*** Opening of Source material ***

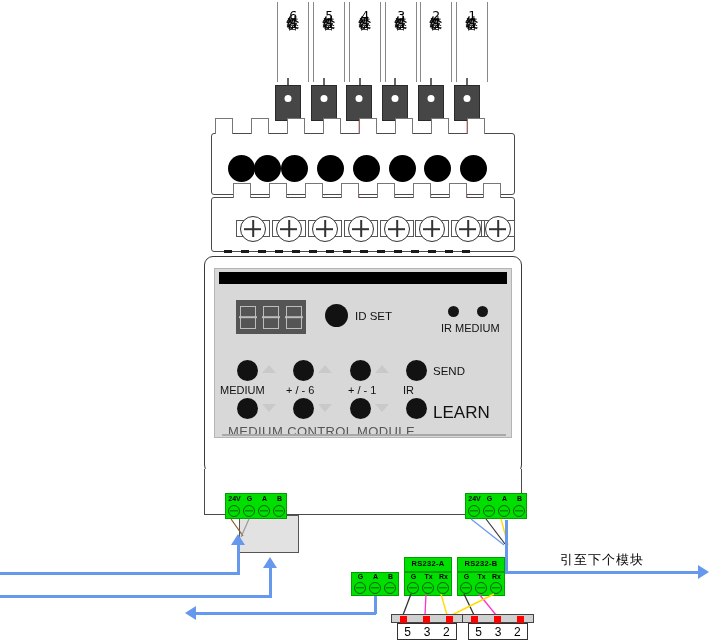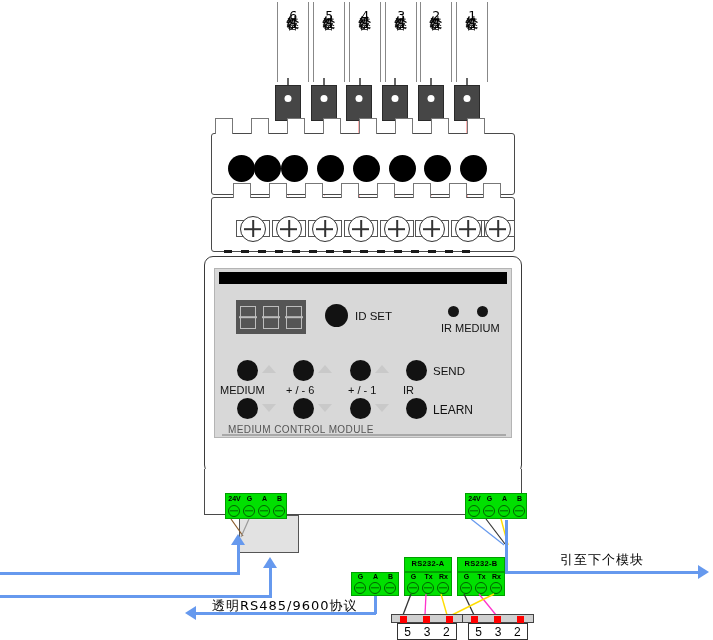--- a/index.html
+++ b/index.html
@@ -185,21 +185,21 @@
     border-top: 8px solid #c9c9c9;
   }
   .tri.up::after, .tri.down::after { content: ""; }
   .brandline {
     position: absolute;
     height: 1.5px;
     background: #a8a8a8;
   }
   .brandtext {
     position: absolute;
-    font-size: 10px;
+    font-size: 13px;
     letter-spacing: 0.4px;
     color: #555;
     white-space: nowrap;
     font-family: "Liberation Sans", sans-serif;
   }
   .ventrow { position: absolute; display: flex; gap: 9px; }
   .vent { width: 8px; height: 3px; background: #1a1a1a; }
 
   
   .greenblk {
@@ -439,21 +439,21 @@
   <div class="btn" style="left:237px; top:398px; width:21px; height:21px;"></div>
   <div class="tri down" style="left:262px; top:404px;"></div>
 
   <div class="btn" style="left:293px; top:398px; width:21px; height:21px;"></div>
   <div class="tri down" style="left:318px; top:404px;"></div>
 
   <div class="btn" style="left:350px; top:398px; width:21px; height:21px;"></div>
   <div class="tri down" style="left:375px; top:404px;"></div>
 
   <div class="btn" style="left:406px; top:398px; width:21px; height:21px;"></div>
-  <div class="lbl" style="left:433px; top:403px; font-size:12px;">LEARN</div>
+  <div class="lbl" style="left:433px; top:403px; font-size:17px;">LEARN</div>
 
   <div class="brandtext" style="left:228px; top:424px;">MEDIUM CONTROL MODULE</div>
   <div class="brandline" style="left:222px; top:434px; width:284px;"></div>
 
   <div class="ventrow" style="left:220px; top:478px;">
     <div class="vent"></div>
       <div class="vent"></div>
       <div class="vent"></div>
       <div class="vent"></div>
     <div class="vent"></div>
@@ -555,21 +555,20 @@
   <div class="bline" style="left:237px; top:545px; width:2.5px; height:29px;"></div>
   <div class="barrow up" style="left:231px; top:534px;"></div>
 
   <div class="bline" style="left:0px;   top:595px; width:272px; height:2.5px;"></div>
   <div class="bline" style="left:269px; top:568px; width:2.5px; height:29px;"></div>
   <div class="barrow up" style="left:263px; top:557px;"></div>
 
   <div class="bline" style="left:374px; top:596px; width:2.5px; height:18px;"></div>
   <div class="bline" style="left:196px; top:612px; width:180px; height:2.5px;"></div>
   <div class="barrow left" style="left:185px; top:606px;"></div>
-  <div class="cntext" style="left:212px; top:597px;">透明RS485/9600协议</div>
 
   <div class="bline" style="left:505px; top:520px; width:2.5px; height:53px;"></div>
   <div class="bline" style="left:505px; top:571px; width:195px; height:2.5px;"></div>
   <div class="barrow right" style="left:698px; top:565px;"></div>
   <div class="cntext" style="left:560px; top:551px;">引至下个模块</div>
 
   <div class="db9bar" style="left:391px; top:614px; width:72px;">
     <div class="db9pin" style="left:8px;"></div>
     <div class="db9pin" style="left:31px;"></div>
     <div class="db9pin" style="left:54px;"></div>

*** Close of Source material ***

About this exercise -
Show all lines from the listing above in which "brandline" appears.

Your solution -
   .brandline {
   <div class="brandline" style="left:222px; top:434px; width:284px;"></div>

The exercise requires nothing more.